_Page extract_.
# # # # # # #

A Turtle's Tale 2: Sammy's Escape from Paradise (titled Sammy's Great Escape in the UK, Sammy 2: Escape from Paradise everywhere else; Sammy's avonturen 2, literally "Sammy's adventures 2") is a 2012 animated film sequel to the 2010 animated film A Turtle's Tale: Sammy's Adventures. The sequel features the voice talents of Kaitlyn Maher, Khary Payton and Carlos Alazraqui.

==Plot==
Sammy and Ray are supervising their new grandchildren, when seagulls attack them and both Sammy and Ray and two of their grandchildren Ella and Ricky are captured on trawler net. While Ella and Ricky are separated and sent to the seabed, Sammy and Ray are taken to an aquarium with Lulu, a crazy lobster and Jimbo a bug-eyed blobfish. Escape plans are run and tried by the leading seahorse Big D. Ella and Ricky set out with Annabel and Margaret, the pink octopus mother and daughter in order to rescue their grandfathers, getting chased by a pair of barracudas when they get there. After much communication trouble, Ella and Ricky interpret from Sammy that in order to escape the aquarium several squids expel ink into the ventilation system, while all the aquarium inhabitants play dead. Before initiating the escape plan, Sammy and Ray get the tyrannical Big D out of the way. The reluctant aquarium manager opens the emergency doors allowing all sea creatures out to freedom.

==Cast==
- Alan Shearman as Sammy, an elderly Green sea turtle who is Shelly's husband and Ella's grandfather.
- Khary Payton (Thomas Lee) as Ray, an elderly Leatherback sea turtle who is Rita's husband and Ricky's grandfather.
- Kaitlyn Maher as Ella, a baby Green sea turtle who is Shelly and Sammy's granddaughter.
- Carter Hastings as Ricky, a baby Leatherback sea turtle who is Rita and Ray's grandson.
- Dino Andrade as Manuel, Spanish-accented hogfish, the Consuelo's husband.
- Alanna Ubach as Consuelo, a hogfish, who is Manuel's wife and Rosie a female elderly Magellanic penguin.
- Carlos Alazraqui as Big D, a villainous Barbour's seahorse who acts as a leader to the tank's inhabitants and Maurice, a male elderly Magellanic penguin.
- Camille Labadie as Annabel, a pink baby octopus.
- Bridget Hoffman as Margaret, Annabel's mother.
- Joe J. Thomas as Lulu, a crazy lobster.
- Jeff Dunham (Bill Parks) as Jimbo, a blobfish.
- Jaylen Ahmadyar as Manager.

===Additional voices===
- Cinda Adams as Veterinarian
- Robin Atkin Downes as Diver
- Roxanne Reese as Rita an Leatherback sea turtle who is Ray's wife and Ricky's grandmother
- Grey DeLisle as Shelly, a Green sea turtle who is Sammy's wife and Ella's grandmother
- Cam Clarke as Seagull 1
- Kyle Hebert as Seagull 2
- Douglas Ryan Roth as Seagull 3
- Lex Lang as Big Frenchman
- Michael McConnohie as Security Guard
- Mari Devon as Female Patron 1 (American Woman)

# # # # # # #

_Supplied material_.
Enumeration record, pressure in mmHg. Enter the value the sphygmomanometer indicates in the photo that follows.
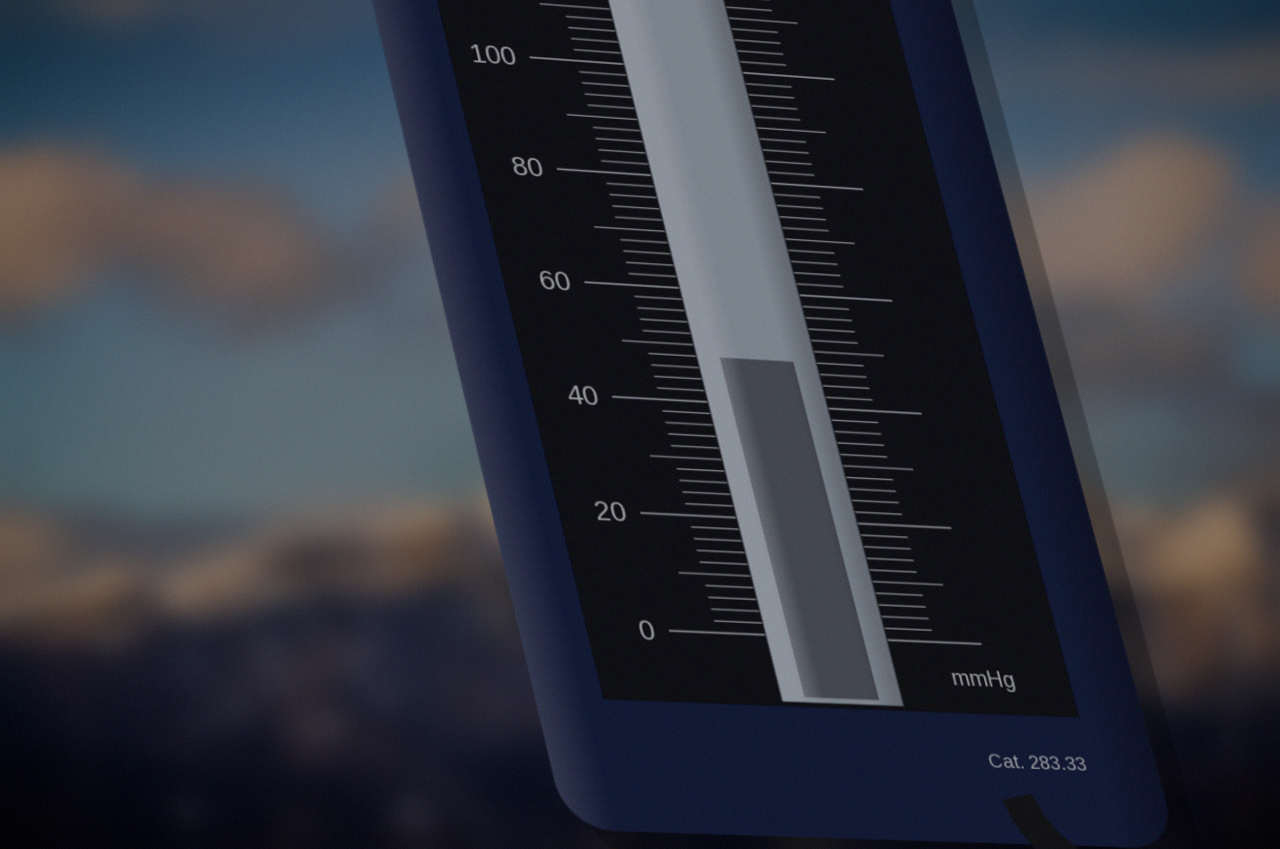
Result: 48 mmHg
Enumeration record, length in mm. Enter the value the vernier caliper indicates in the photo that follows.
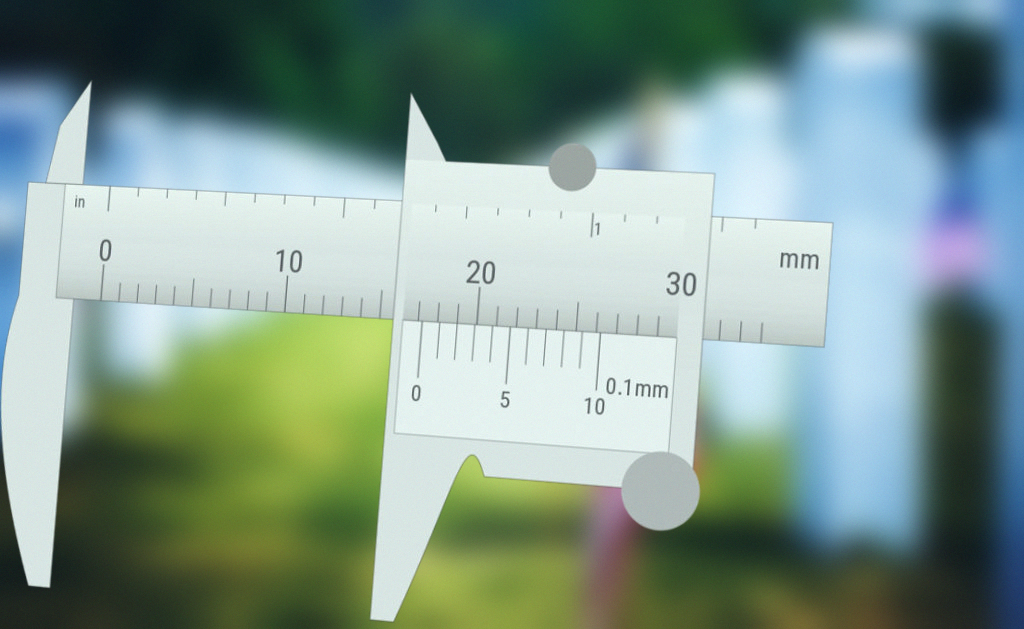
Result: 17.2 mm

# # # # # # #

_Assigned task_.
Rewrite the passage of the animated film article that begins with "- Carter Hastings" and ends with "a male elderly Magellanic penguin.", replacing "hogfish" with "wrasse".

_Problem solution_.
- Carter Hastings as Ricky, a baby Leatherback sea turtle who is Rita and Ray's grandson.
- Dino Andrade as Manuel, Spanish-accented wrasse, the Consuelo's husband.
- Alanna Ubach as Consuelo, a wrasse, who is Manuel's wife and Rosie a female elderly Magellanic penguin.
- Carlos Alazraqui as Big D, a villainous Barbour's seahorse who acts as a leader to the tank's inhabitants and Maurice, a male elderly Magellanic penguin.